_Page:_
+--

How to find the stationary and time dependent solution of pauli master equation

Question

$$\begin{align*} \frac{d}{d\tau}\hat{\rho}(\tau) &=-i(\omega)[\hat{a}^\dagger\hat{a},\hat{\rho}_S(\tau)]+\Gamma_0\Big( N(\omega)+1 \Big)\Big(\hat{a}\hat{\rho}_S(\tau)\hat{a}^\dagger-\frac{1}{2} \hat{a}^\dagger\hat{a}\hat{\rho}_S(\tau)-\frac{1}{2}\hat{\rho}_S(\tau)\hat{a}^\dagger\hat{a}\Big)+\\ & +\Gamma_0N(\omega) \Big(\hat{a}^\dagger\hat{\rho}_S(\tau)\hat{a}-\frac{1}{2}\hat{a}\hat{a}^\dagger\hat{\rho}_S(\tau)-\frac{1}{2}\hat{\rho}_S(\tau)\hat{a}\hat{a}^\dagger\Big) \end{align*}$$
From master equation we find the probabilities $P(n,\tau)=<{n|\rho|n}>$ for the oscillator to be in n-th energy eigenstate, namely the Pauli master equation
$$\begin{align*} \dot{P}(n,\tau)&=\Gamma_0\Big( N(\omega)+1 \Big)\Big((n+1)P(n+1,\tau) -nP(n,\tau)\Big)+\\ &+\Gamma_0N(\omega)\Big(nP(n-1,\tau)-(n+1)P(n,\tau)\Big) \end{align*}$$
according to Petruccione the stationary solution is
$$\begin{align*} P_{s}(n)&=\frac{1}{N(\omega)+1}\Bigg(\frac{N(\omega)}{N(\omega)+1}\Bigg)^n \end{align*}$$
 I am trying to show the above result as well as to find the $\rho(\tau)$but i find different solution. The method that i use is discrete equations second order. First  I solve

$$\begin{align*} 0&=\Gamma_0\Big( N(\omega)+1 \Big)\Big((n+1)P(n+1,\tau) -nP(n,\tau)\Big)+\\ &+\Gamma_0N(\omega)\Big(nP(n-1,\tau)-(n+1)P(n,\tau)\Big) \end{align*}$$

and I find

$$\begin{align*} P_{t}(n)&=c_1\Bigg(\frac{N(\omega)}{N(\omega)+1}\Bigg)^n+c_2\Bigg(\frac{n+1}{n+2}\Bigg)^n \end{align*}$$

then

$$\begin{align*} \dot{P}(n,\tau)&=P_{t}(n) \end{align*}$$

but nothing

+--

_Stated task 1:_ Using the Pauli master equation in the question about its stationary and time-dependent solution, list each distinct probability term P that appears on its right-hand side, written with its arguments.
_Stated task 2:_ Extract the rows from the start of the rows through the line holding "green triangle at", inclusive.

[Collected data entries]
+--

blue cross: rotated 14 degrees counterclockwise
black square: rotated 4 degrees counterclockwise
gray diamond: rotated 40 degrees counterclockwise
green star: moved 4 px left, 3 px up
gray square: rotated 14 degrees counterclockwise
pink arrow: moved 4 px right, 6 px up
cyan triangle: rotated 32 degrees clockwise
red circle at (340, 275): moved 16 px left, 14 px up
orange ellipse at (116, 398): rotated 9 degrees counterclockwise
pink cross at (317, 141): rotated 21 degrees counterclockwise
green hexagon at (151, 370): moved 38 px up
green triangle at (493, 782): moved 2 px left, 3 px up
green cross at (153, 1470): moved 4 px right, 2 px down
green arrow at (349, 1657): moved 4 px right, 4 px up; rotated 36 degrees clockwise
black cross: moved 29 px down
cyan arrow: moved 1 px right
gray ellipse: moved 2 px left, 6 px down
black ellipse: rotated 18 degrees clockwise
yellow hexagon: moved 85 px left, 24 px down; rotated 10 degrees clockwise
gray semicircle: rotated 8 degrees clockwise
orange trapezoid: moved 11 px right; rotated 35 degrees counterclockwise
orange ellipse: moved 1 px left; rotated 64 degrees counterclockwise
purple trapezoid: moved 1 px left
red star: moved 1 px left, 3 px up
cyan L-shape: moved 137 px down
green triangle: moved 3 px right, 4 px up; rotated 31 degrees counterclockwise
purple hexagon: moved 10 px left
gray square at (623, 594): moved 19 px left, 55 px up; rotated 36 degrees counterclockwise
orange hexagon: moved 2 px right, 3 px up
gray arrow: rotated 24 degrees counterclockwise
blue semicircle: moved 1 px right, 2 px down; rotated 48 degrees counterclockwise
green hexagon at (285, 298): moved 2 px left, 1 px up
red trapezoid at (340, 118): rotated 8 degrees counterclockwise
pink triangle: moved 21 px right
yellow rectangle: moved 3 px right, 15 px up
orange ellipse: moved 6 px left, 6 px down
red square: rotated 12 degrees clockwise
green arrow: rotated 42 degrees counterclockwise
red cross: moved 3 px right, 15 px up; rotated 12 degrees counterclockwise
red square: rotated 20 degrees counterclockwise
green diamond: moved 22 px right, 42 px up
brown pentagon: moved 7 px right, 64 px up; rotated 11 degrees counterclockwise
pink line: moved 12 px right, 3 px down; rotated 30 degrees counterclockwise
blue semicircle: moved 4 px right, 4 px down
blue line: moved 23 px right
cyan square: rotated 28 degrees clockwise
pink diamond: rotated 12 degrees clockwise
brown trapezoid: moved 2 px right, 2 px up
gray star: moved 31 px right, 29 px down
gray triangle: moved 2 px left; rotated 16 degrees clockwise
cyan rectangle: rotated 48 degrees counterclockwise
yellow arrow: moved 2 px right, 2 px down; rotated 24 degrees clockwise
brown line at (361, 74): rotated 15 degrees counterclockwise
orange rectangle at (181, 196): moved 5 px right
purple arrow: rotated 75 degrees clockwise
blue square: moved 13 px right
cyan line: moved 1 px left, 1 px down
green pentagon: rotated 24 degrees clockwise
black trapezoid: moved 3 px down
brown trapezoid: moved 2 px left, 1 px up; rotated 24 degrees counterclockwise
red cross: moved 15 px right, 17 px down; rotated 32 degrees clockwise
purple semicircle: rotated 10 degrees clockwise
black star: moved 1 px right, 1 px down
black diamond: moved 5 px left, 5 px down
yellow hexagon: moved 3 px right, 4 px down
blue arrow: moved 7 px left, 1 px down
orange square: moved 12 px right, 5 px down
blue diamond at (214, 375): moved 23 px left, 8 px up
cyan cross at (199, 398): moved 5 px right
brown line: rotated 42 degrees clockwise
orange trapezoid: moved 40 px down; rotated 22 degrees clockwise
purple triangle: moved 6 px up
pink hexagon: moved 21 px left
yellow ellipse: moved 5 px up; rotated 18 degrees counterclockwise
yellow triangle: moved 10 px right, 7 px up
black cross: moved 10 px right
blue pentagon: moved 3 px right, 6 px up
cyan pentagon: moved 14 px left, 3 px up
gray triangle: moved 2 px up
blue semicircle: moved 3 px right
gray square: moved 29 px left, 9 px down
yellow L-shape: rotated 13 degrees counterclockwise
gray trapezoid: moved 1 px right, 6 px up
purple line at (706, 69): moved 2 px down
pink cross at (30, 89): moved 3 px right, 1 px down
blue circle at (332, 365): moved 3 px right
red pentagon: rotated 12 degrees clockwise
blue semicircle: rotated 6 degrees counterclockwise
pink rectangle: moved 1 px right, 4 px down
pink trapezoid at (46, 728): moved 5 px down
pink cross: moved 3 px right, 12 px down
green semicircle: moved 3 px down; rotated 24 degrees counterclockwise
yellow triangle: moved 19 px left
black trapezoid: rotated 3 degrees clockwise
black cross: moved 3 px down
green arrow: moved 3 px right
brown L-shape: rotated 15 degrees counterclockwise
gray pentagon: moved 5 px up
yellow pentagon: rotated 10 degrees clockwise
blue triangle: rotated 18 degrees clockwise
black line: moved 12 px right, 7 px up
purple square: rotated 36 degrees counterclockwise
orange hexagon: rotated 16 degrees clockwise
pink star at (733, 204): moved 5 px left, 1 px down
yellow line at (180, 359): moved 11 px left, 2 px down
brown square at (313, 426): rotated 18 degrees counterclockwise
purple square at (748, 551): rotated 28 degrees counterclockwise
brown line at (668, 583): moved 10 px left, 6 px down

+--

_Exercise solution 1:_ P(n+1, τ), P(n, τ), P(n−1, τ)

_Exercise solution 2:_
blue cross: rotated 14 degrees counterclockwise
black square: rotated 4 degrees counterclockwise
gray diamond: rotated 40 degrees counterclockwise
green star: moved 4 px left, 3 px up
gray square: rotated 14 degrees counterclockwise
pink arrow: moved 4 px right, 6 px up
cyan triangle: rotated 32 degrees clockwise
red circle at (340, 275): moved 16 px left, 14 px up
orange ellipse at (116, 398): rotated 9 degrees counterclockwise
pink cross at (317, 141): rotated 21 degrees counterclockwise
green hexagon at (151, 370): moved 38 px up
green triangle at (493, 782): moved 2 px left, 3 px up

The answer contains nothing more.